Self-Repairing of Grid Realization
In a smart grid, faulty devices in the grid are isolated from the grid system as quickly as possible, and the system restores itself to normal operations (with little or no human intervention), thus providing virtually uninterrupted power service to customers. We can draw an analogy that the human immune system is similar to the self-healing of the smart grid. Combining the two predictions above, the grid system can continuously achieve self-predicting and take instant measures to control or correct faults which have been detected or are likely to occur.

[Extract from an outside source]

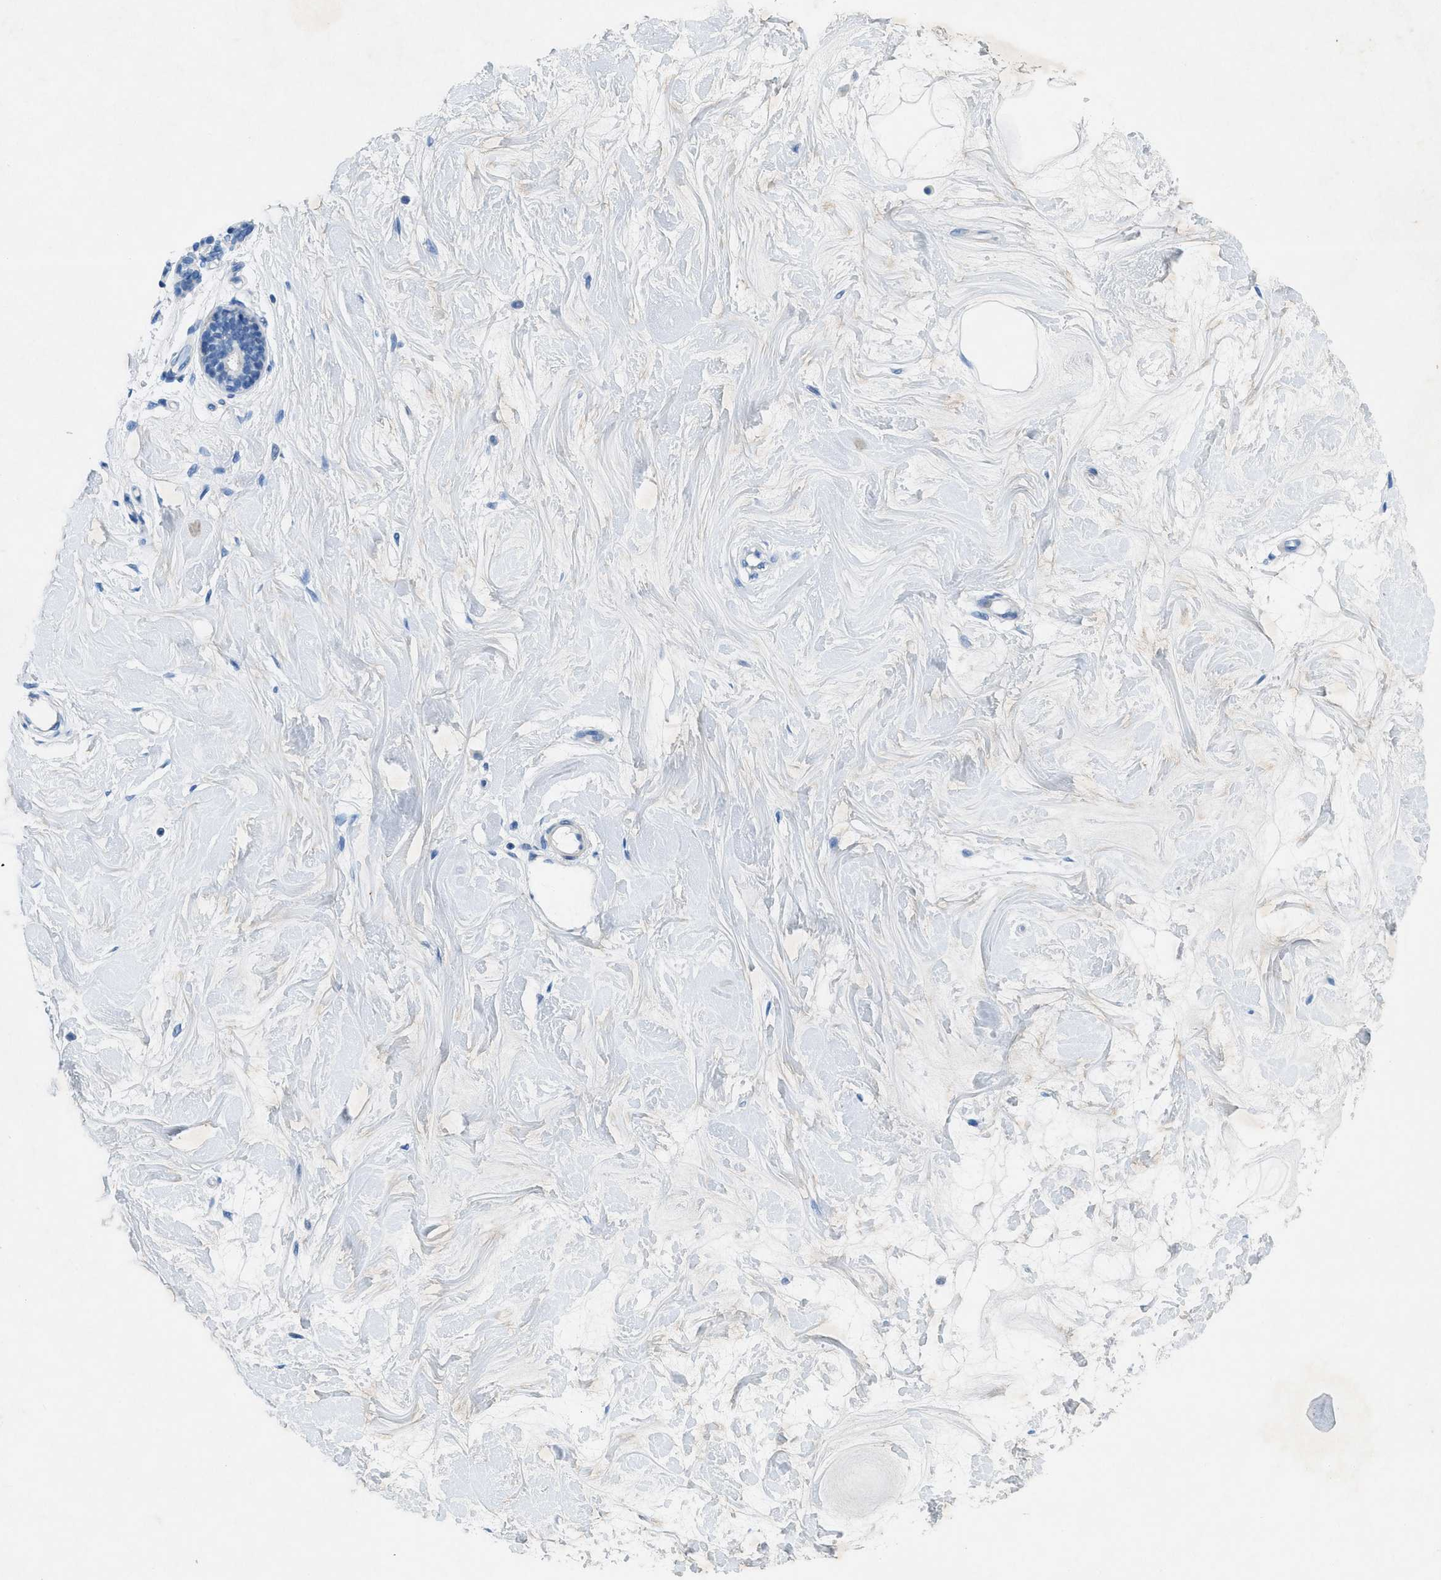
{"staining": {"intensity": "negative", "quantity": "none", "location": "none"}, "tissue": "breast", "cell_type": "Adipocytes", "image_type": "normal", "snomed": [{"axis": "morphology", "description": "Normal tissue, NOS"}, {"axis": "morphology", "description": "Lobular carcinoma"}, {"axis": "topography", "description": "Breast"}], "caption": "Adipocytes show no significant protein positivity in normal breast. Brightfield microscopy of immunohistochemistry stained with DAB (3,3'-diaminobenzidine) (brown) and hematoxylin (blue), captured at high magnification.", "gene": "GALNT17", "patient": {"sex": "female", "age": 59}}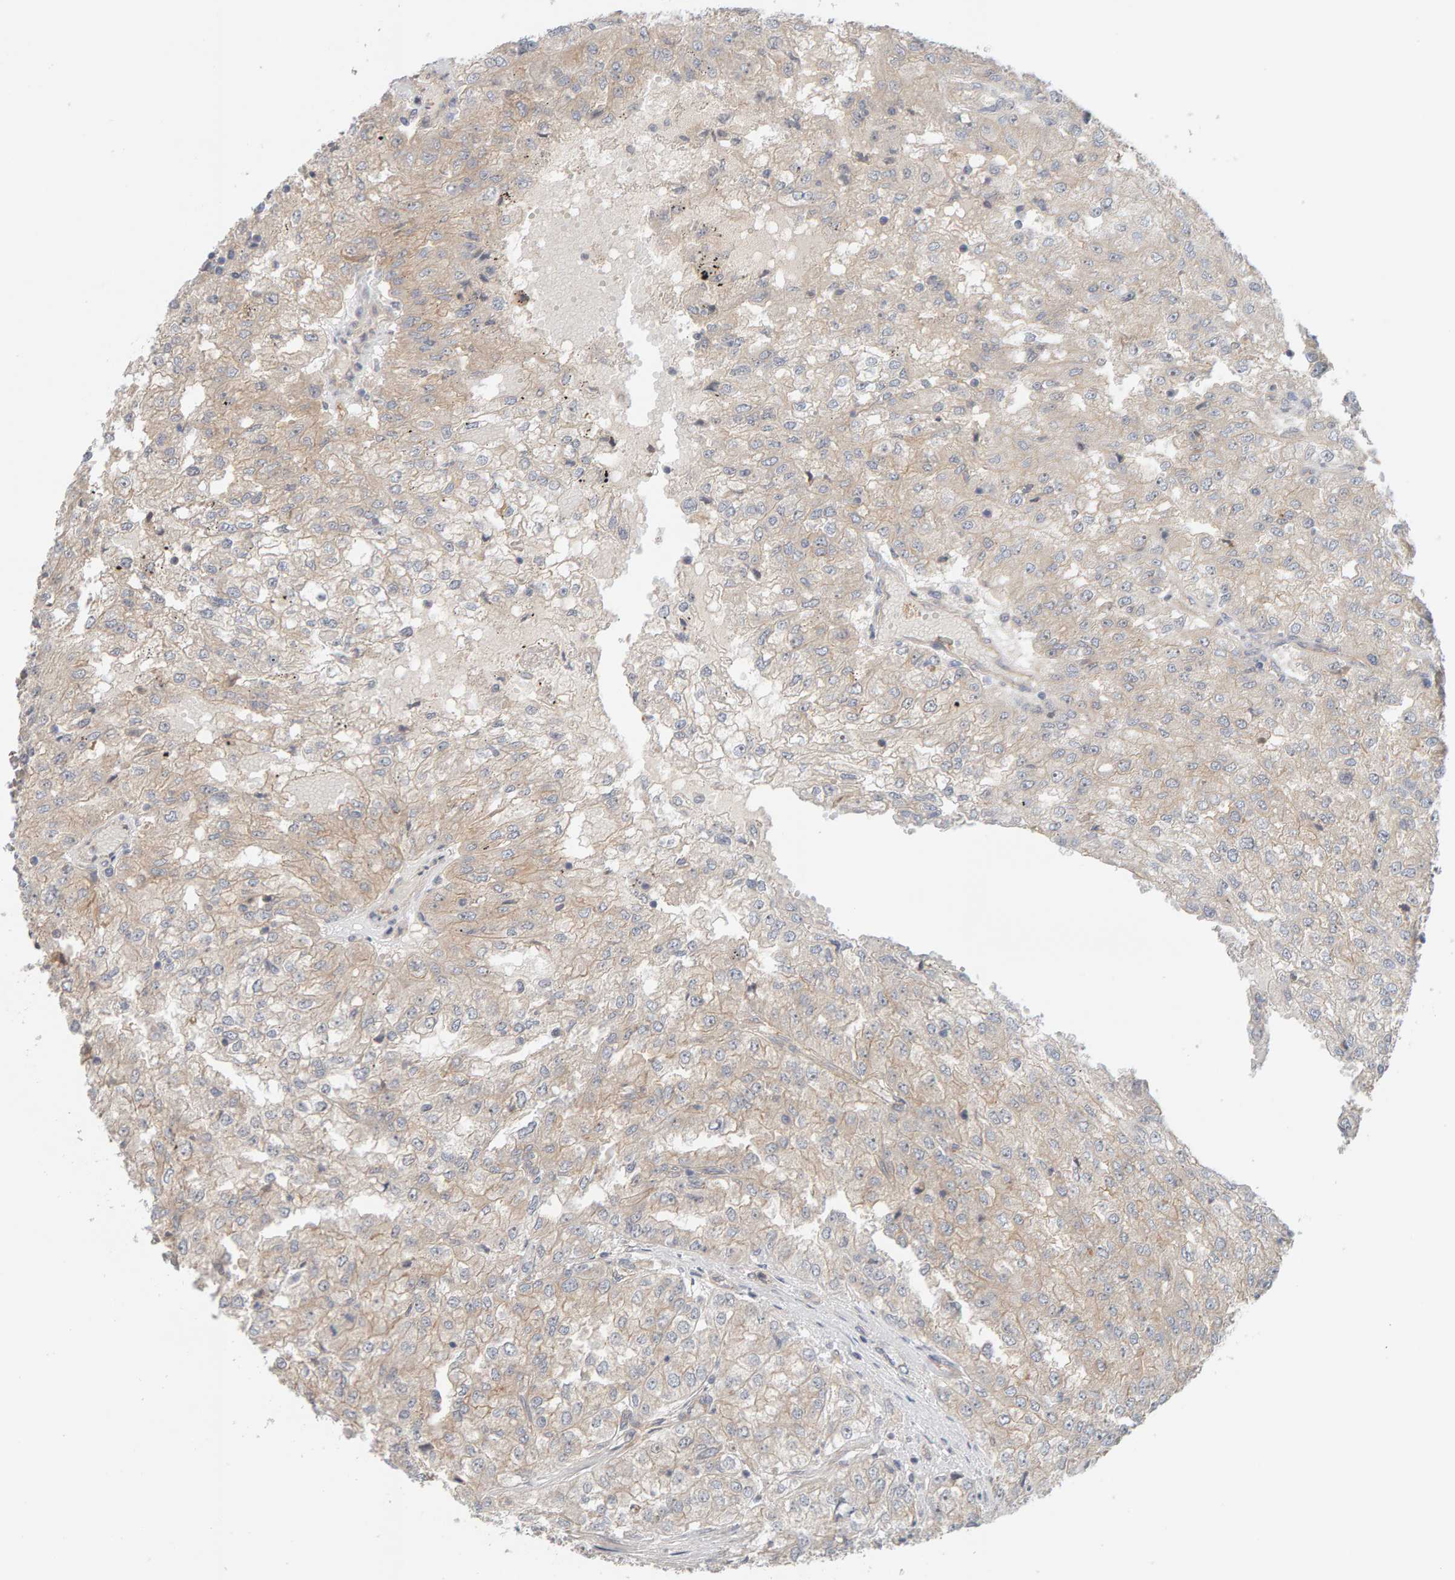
{"staining": {"intensity": "weak", "quantity": "<25%", "location": "cytoplasmic/membranous"}, "tissue": "renal cancer", "cell_type": "Tumor cells", "image_type": "cancer", "snomed": [{"axis": "morphology", "description": "Adenocarcinoma, NOS"}, {"axis": "topography", "description": "Kidney"}], "caption": "Immunohistochemistry of adenocarcinoma (renal) demonstrates no staining in tumor cells.", "gene": "PPP1R16A", "patient": {"sex": "female", "age": 54}}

Independent communications of secondary devices
Within existing grid systems, communications of secondary devices are usually achieved through buses and special communication devices, which are called “master control units” (generally called RTUs) in internal terms. In a smart grid, secondary devices such as monitoring and protection will be equipped with self-adaptive as well as self-interactive modules that can communicate with each other adaptively. This flexibility and self-adaptive capability will significantly enhance reliability as if the equipment were “autonomous”. In this case, other devices can still be in stable operation even if parts of the system function in failure.